Well, I am going to set up my dream tank. A rimless 120cmX60cmX60cm(4'X2'X2') tank and I have been having a terrible time deciding what form of filtration to use.

Looking at the cost of running 2 larger Eheim 2217s on the tank and the double outflows and returns for visable on the side as well as the cleaning to maintaing them and try and hide the green tubes, I started looking at sumps.

That brought me to some reef sites (reefcentral, etc) and looking at Silent and Failsafe Overflow System to run the tank. I am considering doing a "coast to coast" external overflow either on the 6' side or the 2'side depending on the how the tank will be setup with viewable sides (still deciding).

My question is this: what would be the disadvantages of using a sump with an overflow like this on a planted tank. Since it basically skims the water surface and filters that, would it result in more build up of debris on the substrate buttom, and thus problems, or would it work the same way as the canister (though that usual sucks from near the substrate surface)

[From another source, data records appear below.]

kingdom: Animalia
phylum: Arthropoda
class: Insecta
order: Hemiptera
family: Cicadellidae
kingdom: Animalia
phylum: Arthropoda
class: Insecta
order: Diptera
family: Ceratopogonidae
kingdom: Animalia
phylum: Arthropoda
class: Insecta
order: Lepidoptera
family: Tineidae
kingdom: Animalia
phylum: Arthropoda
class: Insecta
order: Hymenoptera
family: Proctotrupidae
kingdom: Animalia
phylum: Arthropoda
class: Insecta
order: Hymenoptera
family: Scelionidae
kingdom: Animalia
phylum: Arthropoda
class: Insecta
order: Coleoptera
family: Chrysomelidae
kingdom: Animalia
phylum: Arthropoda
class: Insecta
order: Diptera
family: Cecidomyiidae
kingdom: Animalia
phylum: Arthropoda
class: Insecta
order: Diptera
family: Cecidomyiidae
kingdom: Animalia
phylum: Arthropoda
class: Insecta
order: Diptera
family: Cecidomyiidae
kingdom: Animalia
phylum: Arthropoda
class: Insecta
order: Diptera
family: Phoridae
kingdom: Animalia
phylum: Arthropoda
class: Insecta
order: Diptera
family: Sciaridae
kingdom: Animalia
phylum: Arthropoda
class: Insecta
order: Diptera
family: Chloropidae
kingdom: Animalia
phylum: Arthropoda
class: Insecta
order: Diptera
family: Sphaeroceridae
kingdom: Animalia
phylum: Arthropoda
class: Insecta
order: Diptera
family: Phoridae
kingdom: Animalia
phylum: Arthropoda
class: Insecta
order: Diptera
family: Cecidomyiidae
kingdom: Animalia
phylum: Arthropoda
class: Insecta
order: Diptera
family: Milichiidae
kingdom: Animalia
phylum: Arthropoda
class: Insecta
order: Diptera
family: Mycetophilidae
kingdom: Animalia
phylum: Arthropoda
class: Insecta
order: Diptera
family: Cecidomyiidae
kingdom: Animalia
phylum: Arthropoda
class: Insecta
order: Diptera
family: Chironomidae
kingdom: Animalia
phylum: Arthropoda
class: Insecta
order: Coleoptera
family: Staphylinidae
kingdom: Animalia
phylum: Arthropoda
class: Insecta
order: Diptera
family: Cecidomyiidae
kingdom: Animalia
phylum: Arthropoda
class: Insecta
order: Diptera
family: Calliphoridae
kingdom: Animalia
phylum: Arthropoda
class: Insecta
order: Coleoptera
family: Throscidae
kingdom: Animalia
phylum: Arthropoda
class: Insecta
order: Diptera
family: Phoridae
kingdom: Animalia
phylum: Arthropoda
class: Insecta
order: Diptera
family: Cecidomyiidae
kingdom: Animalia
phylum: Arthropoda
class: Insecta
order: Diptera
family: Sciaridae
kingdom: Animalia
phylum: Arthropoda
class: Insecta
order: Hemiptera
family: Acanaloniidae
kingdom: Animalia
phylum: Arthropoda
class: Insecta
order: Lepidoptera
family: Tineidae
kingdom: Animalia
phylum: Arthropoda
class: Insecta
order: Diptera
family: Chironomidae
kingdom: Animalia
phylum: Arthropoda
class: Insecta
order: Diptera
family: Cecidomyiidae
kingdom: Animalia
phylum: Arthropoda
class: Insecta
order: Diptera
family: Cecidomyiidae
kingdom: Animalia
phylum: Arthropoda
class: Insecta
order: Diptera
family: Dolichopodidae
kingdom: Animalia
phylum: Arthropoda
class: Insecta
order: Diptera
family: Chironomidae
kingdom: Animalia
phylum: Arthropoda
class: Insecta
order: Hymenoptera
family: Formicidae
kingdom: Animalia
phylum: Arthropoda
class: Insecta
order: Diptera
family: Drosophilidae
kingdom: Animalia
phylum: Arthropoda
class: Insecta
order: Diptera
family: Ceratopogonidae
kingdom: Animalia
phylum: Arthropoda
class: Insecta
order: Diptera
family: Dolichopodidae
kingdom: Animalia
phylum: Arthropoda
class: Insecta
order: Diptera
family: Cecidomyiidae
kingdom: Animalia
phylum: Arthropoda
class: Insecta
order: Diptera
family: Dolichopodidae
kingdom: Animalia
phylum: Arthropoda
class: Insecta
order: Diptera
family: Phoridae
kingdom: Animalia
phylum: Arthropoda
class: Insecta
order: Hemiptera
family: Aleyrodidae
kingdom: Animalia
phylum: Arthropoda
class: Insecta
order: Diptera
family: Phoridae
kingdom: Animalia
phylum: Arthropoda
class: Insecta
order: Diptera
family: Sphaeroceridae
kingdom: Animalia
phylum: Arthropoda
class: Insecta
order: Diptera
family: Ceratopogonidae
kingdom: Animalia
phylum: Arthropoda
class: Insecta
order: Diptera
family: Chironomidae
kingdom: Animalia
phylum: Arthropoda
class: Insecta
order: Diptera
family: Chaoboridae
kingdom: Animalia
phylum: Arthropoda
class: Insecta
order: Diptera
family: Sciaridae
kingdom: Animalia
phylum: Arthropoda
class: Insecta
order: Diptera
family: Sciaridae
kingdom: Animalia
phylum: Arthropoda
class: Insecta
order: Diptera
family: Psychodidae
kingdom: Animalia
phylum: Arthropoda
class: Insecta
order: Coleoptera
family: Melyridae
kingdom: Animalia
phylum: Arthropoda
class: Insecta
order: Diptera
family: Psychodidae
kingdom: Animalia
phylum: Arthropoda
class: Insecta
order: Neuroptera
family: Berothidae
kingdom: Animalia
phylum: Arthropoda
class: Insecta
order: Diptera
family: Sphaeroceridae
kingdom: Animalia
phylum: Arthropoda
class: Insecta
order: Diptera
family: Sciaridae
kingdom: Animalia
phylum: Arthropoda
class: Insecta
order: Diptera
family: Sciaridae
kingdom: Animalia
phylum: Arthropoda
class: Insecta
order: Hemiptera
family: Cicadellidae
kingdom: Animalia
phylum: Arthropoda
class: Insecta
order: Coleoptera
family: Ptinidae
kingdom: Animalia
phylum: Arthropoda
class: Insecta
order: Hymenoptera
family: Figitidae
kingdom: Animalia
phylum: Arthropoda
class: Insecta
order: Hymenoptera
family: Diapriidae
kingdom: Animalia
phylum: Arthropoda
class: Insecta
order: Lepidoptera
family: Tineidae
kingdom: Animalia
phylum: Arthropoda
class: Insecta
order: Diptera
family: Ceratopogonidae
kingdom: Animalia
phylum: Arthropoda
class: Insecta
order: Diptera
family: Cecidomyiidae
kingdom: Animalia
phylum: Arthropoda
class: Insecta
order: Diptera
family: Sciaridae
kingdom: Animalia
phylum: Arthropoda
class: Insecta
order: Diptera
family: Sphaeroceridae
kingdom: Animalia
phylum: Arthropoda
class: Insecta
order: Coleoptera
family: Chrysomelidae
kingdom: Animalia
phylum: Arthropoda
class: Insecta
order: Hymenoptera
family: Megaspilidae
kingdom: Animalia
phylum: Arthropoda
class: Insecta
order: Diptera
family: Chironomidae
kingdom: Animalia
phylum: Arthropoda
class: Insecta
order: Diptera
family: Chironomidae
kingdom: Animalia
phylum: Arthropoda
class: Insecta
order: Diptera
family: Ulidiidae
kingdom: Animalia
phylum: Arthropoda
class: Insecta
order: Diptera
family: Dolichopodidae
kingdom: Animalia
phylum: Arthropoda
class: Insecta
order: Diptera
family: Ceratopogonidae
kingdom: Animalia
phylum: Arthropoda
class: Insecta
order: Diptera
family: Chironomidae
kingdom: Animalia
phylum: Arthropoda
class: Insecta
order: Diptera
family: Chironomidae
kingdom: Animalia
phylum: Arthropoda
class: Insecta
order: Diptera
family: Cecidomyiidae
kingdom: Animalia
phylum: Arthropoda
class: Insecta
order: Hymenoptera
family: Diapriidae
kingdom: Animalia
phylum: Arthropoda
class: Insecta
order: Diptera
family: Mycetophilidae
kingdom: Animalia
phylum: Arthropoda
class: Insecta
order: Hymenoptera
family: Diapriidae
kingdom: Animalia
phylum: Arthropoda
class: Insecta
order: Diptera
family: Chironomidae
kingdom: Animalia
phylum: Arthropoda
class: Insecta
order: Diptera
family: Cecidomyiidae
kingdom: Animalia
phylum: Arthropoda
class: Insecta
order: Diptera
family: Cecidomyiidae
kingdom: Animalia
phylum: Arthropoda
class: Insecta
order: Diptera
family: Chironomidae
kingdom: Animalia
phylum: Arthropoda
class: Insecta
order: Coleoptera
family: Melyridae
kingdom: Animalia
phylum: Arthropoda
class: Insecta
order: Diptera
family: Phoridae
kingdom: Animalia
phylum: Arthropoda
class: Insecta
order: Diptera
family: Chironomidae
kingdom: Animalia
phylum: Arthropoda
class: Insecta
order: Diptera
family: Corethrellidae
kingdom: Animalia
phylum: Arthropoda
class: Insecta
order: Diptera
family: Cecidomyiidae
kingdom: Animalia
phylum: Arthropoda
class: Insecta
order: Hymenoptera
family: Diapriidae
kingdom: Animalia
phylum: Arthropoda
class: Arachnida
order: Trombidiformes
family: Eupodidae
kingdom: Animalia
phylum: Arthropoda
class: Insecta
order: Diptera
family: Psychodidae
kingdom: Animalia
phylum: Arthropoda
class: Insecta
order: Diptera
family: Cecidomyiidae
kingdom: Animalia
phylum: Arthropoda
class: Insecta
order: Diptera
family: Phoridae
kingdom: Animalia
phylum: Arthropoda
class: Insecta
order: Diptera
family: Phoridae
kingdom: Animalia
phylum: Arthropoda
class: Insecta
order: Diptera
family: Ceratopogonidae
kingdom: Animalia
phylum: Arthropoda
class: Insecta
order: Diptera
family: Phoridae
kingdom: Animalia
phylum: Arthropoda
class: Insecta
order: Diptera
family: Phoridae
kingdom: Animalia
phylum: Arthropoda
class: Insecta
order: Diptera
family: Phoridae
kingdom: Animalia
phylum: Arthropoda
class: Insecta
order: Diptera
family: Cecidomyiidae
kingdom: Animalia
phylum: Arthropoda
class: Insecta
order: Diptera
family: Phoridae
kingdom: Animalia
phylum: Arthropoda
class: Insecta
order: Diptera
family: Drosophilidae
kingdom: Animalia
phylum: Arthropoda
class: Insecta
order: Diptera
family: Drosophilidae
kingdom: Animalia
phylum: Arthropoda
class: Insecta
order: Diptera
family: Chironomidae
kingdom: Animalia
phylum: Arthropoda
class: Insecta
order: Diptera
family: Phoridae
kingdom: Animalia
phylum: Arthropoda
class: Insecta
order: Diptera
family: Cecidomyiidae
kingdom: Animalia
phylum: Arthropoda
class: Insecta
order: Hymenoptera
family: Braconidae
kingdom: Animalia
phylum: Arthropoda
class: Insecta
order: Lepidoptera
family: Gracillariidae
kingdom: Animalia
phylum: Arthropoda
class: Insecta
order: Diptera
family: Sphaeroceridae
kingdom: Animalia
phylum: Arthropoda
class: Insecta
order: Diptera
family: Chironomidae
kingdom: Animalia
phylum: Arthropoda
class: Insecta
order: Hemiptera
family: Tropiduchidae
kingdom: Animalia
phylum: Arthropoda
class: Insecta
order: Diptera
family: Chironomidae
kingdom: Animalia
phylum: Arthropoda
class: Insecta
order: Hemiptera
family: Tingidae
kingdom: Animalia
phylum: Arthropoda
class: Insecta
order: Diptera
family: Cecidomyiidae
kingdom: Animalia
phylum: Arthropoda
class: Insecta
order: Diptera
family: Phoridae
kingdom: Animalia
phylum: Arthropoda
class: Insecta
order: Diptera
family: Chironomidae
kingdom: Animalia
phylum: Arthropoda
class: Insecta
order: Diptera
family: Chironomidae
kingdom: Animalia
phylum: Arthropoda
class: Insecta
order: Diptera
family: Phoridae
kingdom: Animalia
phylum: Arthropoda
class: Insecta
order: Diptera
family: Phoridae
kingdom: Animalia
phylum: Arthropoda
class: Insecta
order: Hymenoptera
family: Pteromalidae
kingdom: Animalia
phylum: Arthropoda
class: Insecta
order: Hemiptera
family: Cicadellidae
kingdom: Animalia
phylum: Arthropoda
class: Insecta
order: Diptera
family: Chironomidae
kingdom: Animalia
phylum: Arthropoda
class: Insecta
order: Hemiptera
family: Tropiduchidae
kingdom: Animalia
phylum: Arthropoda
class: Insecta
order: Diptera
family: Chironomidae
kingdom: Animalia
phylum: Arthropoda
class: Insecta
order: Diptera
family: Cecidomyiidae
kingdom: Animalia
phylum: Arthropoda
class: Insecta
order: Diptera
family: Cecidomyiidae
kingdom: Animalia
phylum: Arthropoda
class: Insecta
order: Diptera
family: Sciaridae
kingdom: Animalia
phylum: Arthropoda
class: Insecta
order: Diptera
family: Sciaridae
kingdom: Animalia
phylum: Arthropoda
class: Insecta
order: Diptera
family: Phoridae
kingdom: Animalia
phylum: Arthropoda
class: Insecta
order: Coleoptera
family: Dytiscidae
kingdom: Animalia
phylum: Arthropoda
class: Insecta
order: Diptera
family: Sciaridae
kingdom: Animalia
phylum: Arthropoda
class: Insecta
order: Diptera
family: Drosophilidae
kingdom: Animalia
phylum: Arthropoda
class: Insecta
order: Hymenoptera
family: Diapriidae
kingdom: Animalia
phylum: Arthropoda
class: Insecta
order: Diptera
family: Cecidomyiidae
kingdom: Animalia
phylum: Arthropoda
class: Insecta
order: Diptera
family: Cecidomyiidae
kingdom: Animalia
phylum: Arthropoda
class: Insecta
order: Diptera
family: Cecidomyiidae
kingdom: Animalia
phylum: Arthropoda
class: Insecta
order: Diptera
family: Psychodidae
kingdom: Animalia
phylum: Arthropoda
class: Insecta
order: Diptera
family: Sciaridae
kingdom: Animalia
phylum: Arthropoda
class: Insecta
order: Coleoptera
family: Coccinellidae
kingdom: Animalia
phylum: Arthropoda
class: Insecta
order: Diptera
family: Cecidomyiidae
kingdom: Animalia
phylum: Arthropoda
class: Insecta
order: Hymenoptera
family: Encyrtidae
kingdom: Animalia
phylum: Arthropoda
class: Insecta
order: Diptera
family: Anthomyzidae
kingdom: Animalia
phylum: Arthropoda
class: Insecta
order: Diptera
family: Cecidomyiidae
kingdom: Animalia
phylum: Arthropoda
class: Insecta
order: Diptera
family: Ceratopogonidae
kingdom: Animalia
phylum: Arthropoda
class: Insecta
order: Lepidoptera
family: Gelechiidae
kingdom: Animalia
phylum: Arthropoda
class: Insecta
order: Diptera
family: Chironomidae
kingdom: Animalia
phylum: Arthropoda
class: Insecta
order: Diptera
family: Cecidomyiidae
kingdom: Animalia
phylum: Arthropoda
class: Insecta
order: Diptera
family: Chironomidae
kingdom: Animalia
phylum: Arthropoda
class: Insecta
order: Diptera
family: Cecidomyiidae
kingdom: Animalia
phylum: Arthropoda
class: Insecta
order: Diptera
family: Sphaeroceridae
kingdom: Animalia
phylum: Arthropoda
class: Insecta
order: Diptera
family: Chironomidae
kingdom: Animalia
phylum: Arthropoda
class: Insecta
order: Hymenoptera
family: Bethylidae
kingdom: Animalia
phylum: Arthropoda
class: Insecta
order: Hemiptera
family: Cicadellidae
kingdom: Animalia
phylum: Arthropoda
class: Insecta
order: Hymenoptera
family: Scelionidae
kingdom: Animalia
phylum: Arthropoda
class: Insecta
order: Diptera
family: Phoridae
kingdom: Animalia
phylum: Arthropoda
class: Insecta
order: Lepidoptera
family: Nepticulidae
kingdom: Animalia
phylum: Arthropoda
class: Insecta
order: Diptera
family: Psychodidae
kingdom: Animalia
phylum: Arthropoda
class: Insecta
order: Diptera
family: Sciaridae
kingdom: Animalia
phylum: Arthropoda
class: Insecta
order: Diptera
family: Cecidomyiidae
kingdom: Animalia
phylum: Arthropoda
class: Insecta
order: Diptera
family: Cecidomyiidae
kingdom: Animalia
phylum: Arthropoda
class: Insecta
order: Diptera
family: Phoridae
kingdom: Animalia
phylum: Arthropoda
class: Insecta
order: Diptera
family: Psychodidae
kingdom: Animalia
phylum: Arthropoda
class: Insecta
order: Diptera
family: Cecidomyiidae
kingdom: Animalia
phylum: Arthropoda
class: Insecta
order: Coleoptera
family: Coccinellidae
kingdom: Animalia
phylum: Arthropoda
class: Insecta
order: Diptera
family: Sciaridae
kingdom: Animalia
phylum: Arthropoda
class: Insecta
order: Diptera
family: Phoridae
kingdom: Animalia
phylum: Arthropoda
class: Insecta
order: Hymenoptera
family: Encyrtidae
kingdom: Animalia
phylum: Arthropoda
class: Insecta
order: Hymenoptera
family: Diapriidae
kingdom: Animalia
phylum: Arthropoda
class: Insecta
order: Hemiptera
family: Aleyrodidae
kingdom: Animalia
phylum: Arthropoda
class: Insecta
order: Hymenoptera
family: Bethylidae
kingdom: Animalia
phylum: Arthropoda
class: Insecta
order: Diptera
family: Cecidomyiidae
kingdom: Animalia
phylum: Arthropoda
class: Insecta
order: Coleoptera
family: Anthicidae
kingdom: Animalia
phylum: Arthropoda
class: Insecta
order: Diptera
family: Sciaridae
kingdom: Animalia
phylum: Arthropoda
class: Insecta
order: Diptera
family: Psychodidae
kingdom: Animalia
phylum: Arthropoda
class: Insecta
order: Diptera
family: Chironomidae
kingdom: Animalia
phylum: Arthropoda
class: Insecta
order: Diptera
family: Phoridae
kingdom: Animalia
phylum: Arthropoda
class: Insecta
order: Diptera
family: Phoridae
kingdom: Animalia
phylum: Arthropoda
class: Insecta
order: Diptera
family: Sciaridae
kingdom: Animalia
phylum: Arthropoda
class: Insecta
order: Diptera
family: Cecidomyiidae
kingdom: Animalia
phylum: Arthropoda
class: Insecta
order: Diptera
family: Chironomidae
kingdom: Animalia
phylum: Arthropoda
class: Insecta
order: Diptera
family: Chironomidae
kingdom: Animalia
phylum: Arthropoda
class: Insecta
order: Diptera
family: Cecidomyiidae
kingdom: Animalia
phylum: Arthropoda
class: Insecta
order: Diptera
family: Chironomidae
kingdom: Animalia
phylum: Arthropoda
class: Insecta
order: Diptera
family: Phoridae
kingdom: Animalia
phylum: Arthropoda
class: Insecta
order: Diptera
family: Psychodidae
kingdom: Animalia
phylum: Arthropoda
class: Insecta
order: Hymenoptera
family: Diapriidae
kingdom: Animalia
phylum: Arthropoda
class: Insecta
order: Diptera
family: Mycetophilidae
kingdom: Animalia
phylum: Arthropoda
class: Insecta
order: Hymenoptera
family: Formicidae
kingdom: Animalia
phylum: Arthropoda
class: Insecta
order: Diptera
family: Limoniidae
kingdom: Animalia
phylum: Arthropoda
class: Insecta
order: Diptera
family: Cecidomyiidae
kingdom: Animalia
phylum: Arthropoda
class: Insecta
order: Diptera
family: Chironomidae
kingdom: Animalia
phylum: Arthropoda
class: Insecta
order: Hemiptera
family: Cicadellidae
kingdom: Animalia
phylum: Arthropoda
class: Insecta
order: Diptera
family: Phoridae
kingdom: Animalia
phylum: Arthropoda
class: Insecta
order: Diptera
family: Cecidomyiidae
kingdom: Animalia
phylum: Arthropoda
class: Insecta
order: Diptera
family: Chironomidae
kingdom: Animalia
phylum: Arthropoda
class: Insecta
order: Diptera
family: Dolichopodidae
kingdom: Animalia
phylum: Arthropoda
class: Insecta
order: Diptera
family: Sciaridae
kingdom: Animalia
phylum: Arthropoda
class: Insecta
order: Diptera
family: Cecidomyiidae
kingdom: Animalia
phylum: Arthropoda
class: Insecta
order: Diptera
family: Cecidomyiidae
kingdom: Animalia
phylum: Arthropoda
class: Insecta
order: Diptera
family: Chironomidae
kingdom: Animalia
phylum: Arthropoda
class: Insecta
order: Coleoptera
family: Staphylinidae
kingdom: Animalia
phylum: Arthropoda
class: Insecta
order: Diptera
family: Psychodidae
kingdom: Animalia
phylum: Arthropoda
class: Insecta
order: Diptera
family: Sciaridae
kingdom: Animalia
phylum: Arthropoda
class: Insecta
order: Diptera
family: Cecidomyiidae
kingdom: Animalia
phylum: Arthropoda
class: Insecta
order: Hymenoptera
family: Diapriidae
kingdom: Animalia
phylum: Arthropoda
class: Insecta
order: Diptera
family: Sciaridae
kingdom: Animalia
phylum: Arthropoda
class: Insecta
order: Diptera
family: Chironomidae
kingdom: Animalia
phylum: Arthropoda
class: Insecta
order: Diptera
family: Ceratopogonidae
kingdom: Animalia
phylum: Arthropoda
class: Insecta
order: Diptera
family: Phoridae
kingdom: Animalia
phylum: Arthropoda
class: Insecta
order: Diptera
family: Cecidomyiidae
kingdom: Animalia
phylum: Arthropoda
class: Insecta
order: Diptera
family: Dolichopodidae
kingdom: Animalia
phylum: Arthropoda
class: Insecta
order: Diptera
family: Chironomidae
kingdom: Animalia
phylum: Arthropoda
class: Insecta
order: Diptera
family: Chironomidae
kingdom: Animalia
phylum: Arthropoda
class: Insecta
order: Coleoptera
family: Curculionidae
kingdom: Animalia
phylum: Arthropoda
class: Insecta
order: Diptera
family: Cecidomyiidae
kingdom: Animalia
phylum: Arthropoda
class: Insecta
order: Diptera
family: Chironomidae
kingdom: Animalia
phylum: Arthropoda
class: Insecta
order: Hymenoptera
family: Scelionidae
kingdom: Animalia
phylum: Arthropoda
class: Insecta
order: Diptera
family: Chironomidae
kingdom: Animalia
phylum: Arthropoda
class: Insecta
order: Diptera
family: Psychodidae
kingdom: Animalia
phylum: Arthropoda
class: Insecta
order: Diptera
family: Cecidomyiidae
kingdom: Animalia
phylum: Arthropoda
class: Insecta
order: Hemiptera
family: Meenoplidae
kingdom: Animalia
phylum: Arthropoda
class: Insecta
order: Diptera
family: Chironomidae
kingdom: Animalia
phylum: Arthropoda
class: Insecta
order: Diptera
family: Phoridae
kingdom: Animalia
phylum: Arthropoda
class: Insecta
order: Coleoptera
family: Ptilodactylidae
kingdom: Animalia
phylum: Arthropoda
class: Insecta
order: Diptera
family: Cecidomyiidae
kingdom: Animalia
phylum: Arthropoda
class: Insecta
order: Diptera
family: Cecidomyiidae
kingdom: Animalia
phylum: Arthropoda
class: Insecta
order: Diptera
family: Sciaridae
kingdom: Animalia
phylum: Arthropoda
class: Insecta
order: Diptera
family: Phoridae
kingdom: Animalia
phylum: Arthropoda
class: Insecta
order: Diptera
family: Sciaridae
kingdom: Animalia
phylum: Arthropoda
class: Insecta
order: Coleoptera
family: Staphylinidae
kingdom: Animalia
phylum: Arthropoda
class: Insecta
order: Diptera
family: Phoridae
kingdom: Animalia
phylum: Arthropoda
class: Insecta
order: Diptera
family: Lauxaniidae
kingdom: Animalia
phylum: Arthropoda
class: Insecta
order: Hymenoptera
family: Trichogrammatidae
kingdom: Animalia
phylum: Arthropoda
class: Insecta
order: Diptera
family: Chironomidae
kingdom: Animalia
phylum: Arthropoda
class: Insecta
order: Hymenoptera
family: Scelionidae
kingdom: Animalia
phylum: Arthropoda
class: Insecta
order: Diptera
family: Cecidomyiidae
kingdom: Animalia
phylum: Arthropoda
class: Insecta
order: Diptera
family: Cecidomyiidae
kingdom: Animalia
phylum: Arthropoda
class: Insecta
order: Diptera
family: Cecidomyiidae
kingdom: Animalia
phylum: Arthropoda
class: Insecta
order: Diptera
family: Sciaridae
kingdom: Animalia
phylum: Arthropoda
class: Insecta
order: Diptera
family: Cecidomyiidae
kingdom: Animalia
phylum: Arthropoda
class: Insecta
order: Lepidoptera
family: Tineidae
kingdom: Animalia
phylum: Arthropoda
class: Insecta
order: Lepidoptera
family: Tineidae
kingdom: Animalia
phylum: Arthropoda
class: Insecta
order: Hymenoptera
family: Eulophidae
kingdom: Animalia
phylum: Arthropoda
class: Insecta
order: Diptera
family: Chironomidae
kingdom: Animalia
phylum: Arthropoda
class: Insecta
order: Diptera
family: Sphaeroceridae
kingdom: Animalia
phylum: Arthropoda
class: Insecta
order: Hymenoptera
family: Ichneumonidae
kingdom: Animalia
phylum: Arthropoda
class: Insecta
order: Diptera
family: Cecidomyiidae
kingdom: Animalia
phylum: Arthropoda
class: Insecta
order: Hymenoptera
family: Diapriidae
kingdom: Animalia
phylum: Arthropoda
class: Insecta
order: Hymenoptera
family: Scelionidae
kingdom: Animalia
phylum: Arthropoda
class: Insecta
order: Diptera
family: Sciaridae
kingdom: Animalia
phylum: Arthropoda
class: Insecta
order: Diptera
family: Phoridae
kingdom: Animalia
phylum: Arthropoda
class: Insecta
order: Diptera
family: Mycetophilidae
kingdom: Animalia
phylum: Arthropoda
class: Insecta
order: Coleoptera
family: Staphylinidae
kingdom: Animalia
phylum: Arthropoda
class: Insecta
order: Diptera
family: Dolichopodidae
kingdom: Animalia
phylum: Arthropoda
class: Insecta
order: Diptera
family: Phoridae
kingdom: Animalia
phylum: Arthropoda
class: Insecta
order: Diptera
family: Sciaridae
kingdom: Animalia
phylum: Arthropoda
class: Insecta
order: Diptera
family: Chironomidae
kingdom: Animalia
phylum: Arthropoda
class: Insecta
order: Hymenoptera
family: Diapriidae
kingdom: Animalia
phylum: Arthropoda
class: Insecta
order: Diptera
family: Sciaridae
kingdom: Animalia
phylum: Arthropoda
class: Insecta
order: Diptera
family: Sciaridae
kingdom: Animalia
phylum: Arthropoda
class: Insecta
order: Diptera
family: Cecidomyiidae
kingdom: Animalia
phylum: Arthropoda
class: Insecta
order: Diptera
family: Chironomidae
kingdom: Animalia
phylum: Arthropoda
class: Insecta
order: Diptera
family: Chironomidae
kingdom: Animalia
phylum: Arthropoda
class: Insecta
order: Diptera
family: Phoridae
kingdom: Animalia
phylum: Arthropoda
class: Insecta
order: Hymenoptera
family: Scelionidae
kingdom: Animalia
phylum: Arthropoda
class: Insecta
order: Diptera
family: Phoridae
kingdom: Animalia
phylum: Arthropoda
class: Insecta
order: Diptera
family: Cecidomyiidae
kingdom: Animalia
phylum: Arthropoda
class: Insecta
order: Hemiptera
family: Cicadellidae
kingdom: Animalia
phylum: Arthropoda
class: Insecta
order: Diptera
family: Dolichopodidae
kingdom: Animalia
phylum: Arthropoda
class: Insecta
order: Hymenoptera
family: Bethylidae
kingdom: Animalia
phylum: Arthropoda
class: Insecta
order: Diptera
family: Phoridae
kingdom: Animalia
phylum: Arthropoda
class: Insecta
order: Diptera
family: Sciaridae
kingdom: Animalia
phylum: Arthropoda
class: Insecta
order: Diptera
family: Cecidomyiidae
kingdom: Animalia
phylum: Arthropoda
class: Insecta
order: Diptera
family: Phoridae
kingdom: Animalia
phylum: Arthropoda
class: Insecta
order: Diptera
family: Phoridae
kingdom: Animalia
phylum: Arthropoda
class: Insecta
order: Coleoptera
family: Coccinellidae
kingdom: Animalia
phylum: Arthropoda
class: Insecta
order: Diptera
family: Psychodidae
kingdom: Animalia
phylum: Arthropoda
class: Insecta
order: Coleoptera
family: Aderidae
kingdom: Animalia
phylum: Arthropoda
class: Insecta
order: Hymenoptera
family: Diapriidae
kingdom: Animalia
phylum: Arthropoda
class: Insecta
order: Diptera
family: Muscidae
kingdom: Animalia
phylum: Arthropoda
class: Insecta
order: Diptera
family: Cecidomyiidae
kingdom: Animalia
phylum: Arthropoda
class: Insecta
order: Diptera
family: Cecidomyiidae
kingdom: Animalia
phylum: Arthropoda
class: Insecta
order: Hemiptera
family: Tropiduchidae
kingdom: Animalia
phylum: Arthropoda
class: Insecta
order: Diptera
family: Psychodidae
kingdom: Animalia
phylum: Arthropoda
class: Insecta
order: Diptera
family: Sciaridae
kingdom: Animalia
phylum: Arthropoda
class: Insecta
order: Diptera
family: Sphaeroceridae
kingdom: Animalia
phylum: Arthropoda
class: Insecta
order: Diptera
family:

Co2 loss is not an issue if the flow to the overflow chamber is smooth and not falling (this has been proven by many studies I have read that show that the loss of Co2 is mimimal and most loss of Co2 is due to surface ripples especially in the ruturn not from the sump if used correctly.

anyone using a sump on a planted tank or with experience using a reef setup on a planted tank, please help me decide


----------



## Shadowcat3 (May 12, 2009)

Not using a sump, but I did consider exactly the setup you're looking at on my 40 breeder that's in-process. Only reason I didn't was because I couldn't get anybody to drill the tank and was nervous about doing it myself. It looks like a very well thought out setup. Yeah, I guess you'd still have to vacuum the bottom occasionally, but I think you really need to do that regardless of the filtration system. IMO. If I set up a larger tank in the future, like you have, I will definitely have it predrilled for that type of setup. I see no reason why it shouldn't work well on any tank, plants or otherwise. With the full siphon that it uses I hardly see CO2 outgassing as a problem since there's little or no air mixing into the water flow. Good Luck with it!!


----------



## Avi (Feb 8, 2004)

I myself don't have a sump on my freshwater planted tank, but a guy I know does and I have seen...and done some work on...his tank which is a 150-gallon planted tank with a 55-gallon sump. The plants are doing beautifully and have for over two-years, so I don't think you should hesitate for any reason to use a sump. One thing I'd recommend though, is that you do not use a diffuser for getting the CO2 into your water, but rather use a reactor so that the water enters your tank already fully infused with the CO2. There would be some CO2 loss using a sump, even though it would be very little if you do it right, but using a reactor, IMO, is more efficient and the CO2 would be even further minimized.


----------



## fordtrannyman (Jan 17, 2008)

Take a look at this thread.
http://socalaquascapers.com/forum/showthread.php?t=2501

This may not answer your question directly, but its relative and you may find it useful.


----------



## smooththg69 (Jul 23, 2008)

I don't have a sump but I do run a wet/dry filter on my 72 gal which is similar. as far as co2 I have been filling a 20lb bottle every 3 months using a pH controller. I recently stop using the controller and switched to a timer its 2 months now and I'm still looking good. As far as small debris go I use a filter sock and floss for that and I have no problems with debris just make sure you over flow takes water from multiple levels. and with the money you save add a few power heads. that will also help with the filtration by not letting stuff settle on the substrate.


----------